SSP: What is the mission of Court 16, in addition to teaching children how to play tennis?

Our mission is to offer a unique and holistic tennis experience to kids of all physical abilities, and from all social and geographic backgrounds, in a safe environment curated specifically for them. Our holistic teaching methodology incorporates technique, strategy, and sportsmanship, connecting mind and body to develop confidence while building a solid technical foundation and love for the sport.

SSP: Can you tell us a little about how and when Court 16 began and where the name comes from? 

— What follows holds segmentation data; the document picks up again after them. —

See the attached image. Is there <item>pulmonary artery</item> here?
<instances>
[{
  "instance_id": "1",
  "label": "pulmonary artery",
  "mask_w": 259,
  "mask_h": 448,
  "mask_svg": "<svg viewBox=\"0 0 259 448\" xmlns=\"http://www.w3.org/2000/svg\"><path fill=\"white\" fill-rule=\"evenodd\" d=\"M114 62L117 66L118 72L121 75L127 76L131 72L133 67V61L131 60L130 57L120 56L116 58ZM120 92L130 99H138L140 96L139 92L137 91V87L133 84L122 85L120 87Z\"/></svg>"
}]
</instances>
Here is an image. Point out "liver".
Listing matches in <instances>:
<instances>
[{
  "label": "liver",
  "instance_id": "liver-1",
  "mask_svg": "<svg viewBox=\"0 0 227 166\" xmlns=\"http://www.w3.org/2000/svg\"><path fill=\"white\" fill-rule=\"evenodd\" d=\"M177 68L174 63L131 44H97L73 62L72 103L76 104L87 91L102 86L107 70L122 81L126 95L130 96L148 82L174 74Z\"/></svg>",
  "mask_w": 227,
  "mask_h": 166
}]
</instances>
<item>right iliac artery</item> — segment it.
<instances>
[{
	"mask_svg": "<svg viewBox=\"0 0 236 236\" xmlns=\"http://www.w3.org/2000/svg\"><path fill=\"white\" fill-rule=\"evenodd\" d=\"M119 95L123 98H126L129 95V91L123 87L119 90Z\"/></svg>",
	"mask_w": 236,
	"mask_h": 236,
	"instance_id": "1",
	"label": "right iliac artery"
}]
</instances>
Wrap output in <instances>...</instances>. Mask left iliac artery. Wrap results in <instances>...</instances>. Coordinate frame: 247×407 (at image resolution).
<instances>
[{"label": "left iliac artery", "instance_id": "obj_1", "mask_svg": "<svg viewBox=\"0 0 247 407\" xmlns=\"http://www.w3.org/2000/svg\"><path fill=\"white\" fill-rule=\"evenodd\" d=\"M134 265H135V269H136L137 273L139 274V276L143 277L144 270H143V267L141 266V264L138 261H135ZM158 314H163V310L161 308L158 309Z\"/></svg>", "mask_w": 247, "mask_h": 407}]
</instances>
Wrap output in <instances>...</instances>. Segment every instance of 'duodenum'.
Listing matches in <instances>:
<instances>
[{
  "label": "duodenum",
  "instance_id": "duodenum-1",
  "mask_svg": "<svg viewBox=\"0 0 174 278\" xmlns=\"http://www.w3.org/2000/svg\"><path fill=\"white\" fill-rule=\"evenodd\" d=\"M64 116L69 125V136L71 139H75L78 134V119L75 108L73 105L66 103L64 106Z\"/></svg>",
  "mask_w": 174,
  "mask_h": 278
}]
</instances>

Court 16 gets its name from court number 16 at founder Anthony Evrard’s tennis club in his hometown of Brussels, Belgium.  Playing on the court since the age of 3, tennis inspired him to develop a “blueprint for life”, cultivating qualities of discipline, focus and fair play that have benefited all aspects of his life.  Pulling from his decades of life in the world of tennis, Anthony’s desire was to create a modernized approach to the game, curated and remixed specifically for kids.  Court 16’s flagship location in Gowanus held its soft opening in October 2014 before opening its entire 15,000 sq ft space to the public in August 2015.

SSP: The photos I’ve seen of your facility are super impressive!  Can you tell us a bit more about it and your courts?

Court 16 has five permanent USTA-sanctioned 36’ tennis courts, a 30′ court for Little Freshmen (ages 2.5-3 years), and a 60′ court for advanced Juniors (ages 7-8 years), Seniors (ages 9-11 years) and adults.  All courts are built using PREMIER COURT surfacing, the most advanced impact-absorbing cushioning surface out there – which is especially gentle on growing joints.  Our bright and architecturally progressive interior is designed to excite young minds (and imaginations!), and a ton of other activations create a well-rounded experience – from ping pong tables sized perfectly for kids of all ages, to plasma screens showing iconic tennis matches.

SSP: I think our families would be very interested in learning about the unique offerings like the monthly kids’ movie night and weekly adult tennis night.   How do these events work?

We believe in playing and growing as a family, which is why our memberships offer special savings for siblings, and complimentary membership for the parents.  From themed kids events, to Friday Movie Nights for the kids and their families, to FOAM Tennis after-hours social events for the parents and friends, Court 16 is a community built for families.  Plus, our new Adult Tennis Fitness and Adult Beginners Classes help our adult members raise their game to the next level!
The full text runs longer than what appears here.